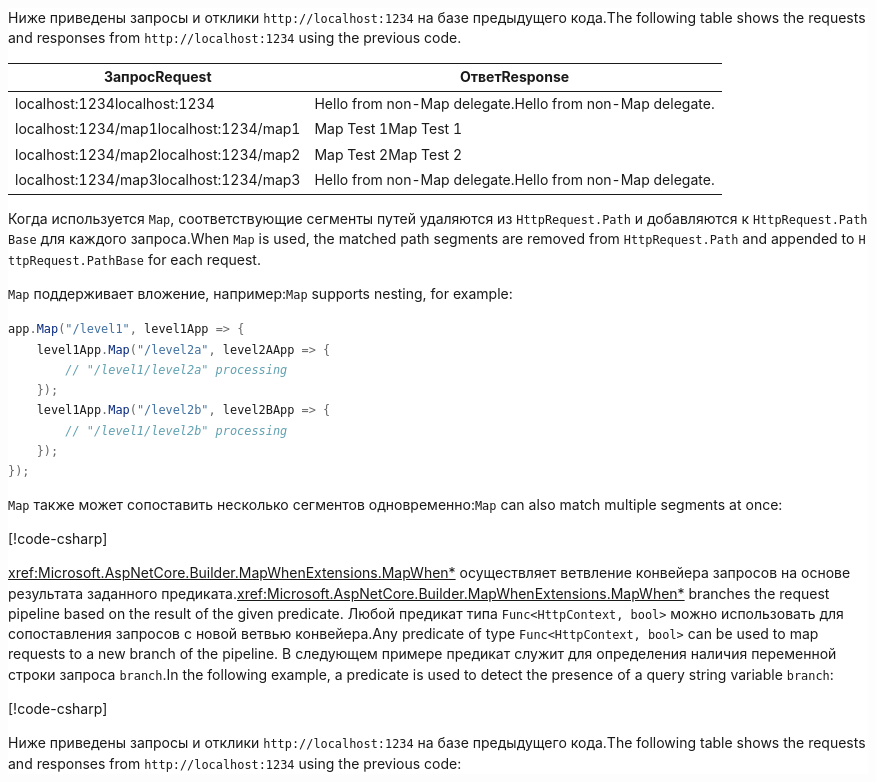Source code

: <span data-ttu-id="cae06-200">Ниже приведены запросы и отклики `http://localhost:1234` на базе предыдущего кода.</span><span class="sxs-lookup"><span data-stu-id="cae06-200">The following table shows the requests and responses from `http://localhost:1234` using the previous code.</span></span>

| <span data-ttu-id="cae06-201">Запрос</span><span class="sxs-lookup"><span data-stu-id="cae06-201">Request</span></span>             | <span data-ttu-id="cae06-202">Ответ</span><span class="sxs-lookup"><span data-stu-id="cae06-202">Response</span></span>                     |
| ------------------- | ---------------------------- |
| <span data-ttu-id="cae06-203">localhost:1234</span><span class="sxs-lookup"><span data-stu-id="cae06-203">localhost:1234</span></span>      | <span data-ttu-id="cae06-204">Hello from non-Map delegate.</span><span class="sxs-lookup"><span data-stu-id="cae06-204">Hello from non-Map delegate.</span></span> |
| <span data-ttu-id="cae06-205">localhost:1234/map1</span><span class="sxs-lookup"><span data-stu-id="cae06-205">localhost:1234/map1</span></span> | <span data-ttu-id="cae06-206">Map Test 1</span><span class="sxs-lookup"><span data-stu-id="cae06-206">Map Test 1</span></span>                   |
| <span data-ttu-id="cae06-207">localhost:1234/map2</span><span class="sxs-lookup"><span data-stu-id="cae06-207">localhost:1234/map2</span></span> | <span data-ttu-id="cae06-208">Map Test 2</span><span class="sxs-lookup"><span data-stu-id="cae06-208">Map Test 2</span></span>                   |
| <span data-ttu-id="cae06-209">localhost:1234/map3</span><span class="sxs-lookup"><span data-stu-id="cae06-209">localhost:1234/map3</span></span> | <span data-ttu-id="cae06-210">Hello from non-Map delegate.</span><span class="sxs-lookup"><span data-stu-id="cae06-210">Hello from non-Map delegate.</span></span> |

<span data-ttu-id="cae06-211">Когда используется `Map`, соответствующие сегменты путей удаляются из `HttpRequest.Path` и добавляются к `HttpRequest.PathBase` для каждого запроса.</span><span class="sxs-lookup"><span data-stu-id="cae06-211">When `Map` is used, the matched path segments are removed from `HttpRequest.Path` and appended to `HttpRequest.PathBase` for each request.</span></span>

<span data-ttu-id="cae06-212">`Map` поддерживает вложение, например:</span><span class="sxs-lookup"><span data-stu-id="cae06-212">`Map` supports nesting, for example:</span></span>

```csharp
app.Map("/level1", level1App => {
    level1App.Map("/level2a", level2AApp => {
        // "/level1/level2a" processing
    });
    level1App.Map("/level2b", level2BApp => {
        // "/level1/level2b" processing
    });
});
```

<span data-ttu-id="cae06-213">`Map` также может сопоставить несколько сегментов одновременно:</span><span class="sxs-lookup"><span data-stu-id="cae06-213">`Map` can also match multiple segments at once:</span></span>

[!code-csharp[](index/snapshot/Chain/StartupMultiSeg.cs?highlight=13)]

<span data-ttu-id="cae06-214"><xref:Microsoft.AspNetCore.Builder.MapWhenExtensions.MapWhen*> осуществляет ветвление конвейера запросов на основе результата заданного предиката.</span><span class="sxs-lookup"><span data-stu-id="cae06-214"><xref:Microsoft.AspNetCore.Builder.MapWhenExtensions.MapWhen*> branches the request pipeline based on the result of the given predicate.</span></span> <span data-ttu-id="cae06-215">Любой предикат типа `Func<HttpContext, bool>` можно использовать для сопоставления запросов с новой ветвью конвейера.</span><span class="sxs-lookup"><span data-stu-id="cae06-215">Any predicate of type `Func<HttpContext, bool>` can be used to map requests to a new branch of the pipeline.</span></span> <span data-ttu-id="cae06-216">В следующем примере предикат служит для определения наличия переменной строки запроса `branch`.</span><span class="sxs-lookup"><span data-stu-id="cae06-216">In the following example, a predicate is used to detect the presence of a query string variable `branch`:</span></span>

[!code-csharp[](index/snapshot/Chain/StartupMapWhen.cs?highlight=14-15)]

<span data-ttu-id="cae06-217">Ниже приведены запросы и отклики `http://localhost:1234` на базе предыдущего кода.</span><span class="sxs-lookup"><span data-stu-id="cae06-217">The following table shows the requests and responses from `http://localhost:1234` using the previous code:</span></span>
::::::::
### Problem requirements
For each line of the material that contains "delegate", return a copy.

### Expected answer
| <span data-ttu-id="cae06-203">localhost:1234</span><span class="sxs-lookup"><span data-stu-id="cae06-203">localhost:1234</span></span>      | <span data-ttu-id="cae06-204">Hello from non-Map delegate.</span><span class="sxs-lookup"><span data-stu-id="cae06-204">Hello from non-Map delegate.</span></span> |
| <span data-ttu-id="cae06-209">localhost:1234/map3</span><span class="sxs-lookup"><span data-stu-id="cae06-209">localhost:1234/map3</span></span> | <span data-ttu-id="cae06-210">Hello from non-Map delegate.</span><span class="sxs-lookup"><span data-stu-id="cae06-210">Hello from non-Map delegate.</span></span> |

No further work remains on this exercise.